University of California San Francisco doctor Erica Anderson, who is also transgender, suggested that stories about those who detransition demonstrate the need for more health care for the transgender community rather than a ban on transgender surgeries and procedures.
“I think we cannot turn a blind eye to the needs of those trans people who have gotten less than adequate care or even poor care,” Anderson said. “My heart goes out to them. And their stories are important. And we can’t deny them.”
“I think the kinds of things we advocate for don’t hurt trans people,” said Lidinsky-Smith. “Like, we want there to be more help from therapists with dysphoria. We want there to be longer term tracking of health outcomes. Everyone benefits from that.”
Author Abigail Shrier was one of the first to sound the alarm on the ease with which some young people have transitioned.
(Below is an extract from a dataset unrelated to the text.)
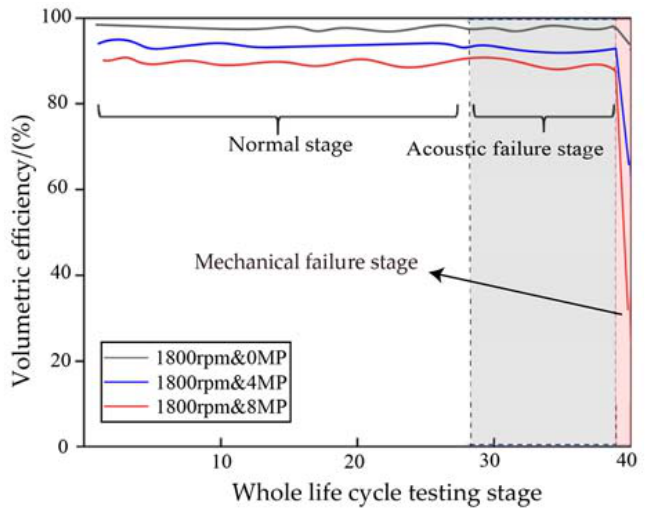
Figure 5. Full life variation curve of the volumetric efficiency of internal gear pumps.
Shrier, the author of “Irreversible Damage: The Transgender Craze Seducing Our Daughters” which examined spikes in transgenderism among teenaged girls who formerly displayed feminine traits and tendencies,” praised those who spoke out in the CBS interview.
“It takes enormous courage to speak out as a detransitioner – as @HormoneHangover did in this “60 Minutes” episode clip,” Shrier said, referring to Lidinsky-Smith. “She will no doubt face torrents of hate. But she just may save thousands of girls.”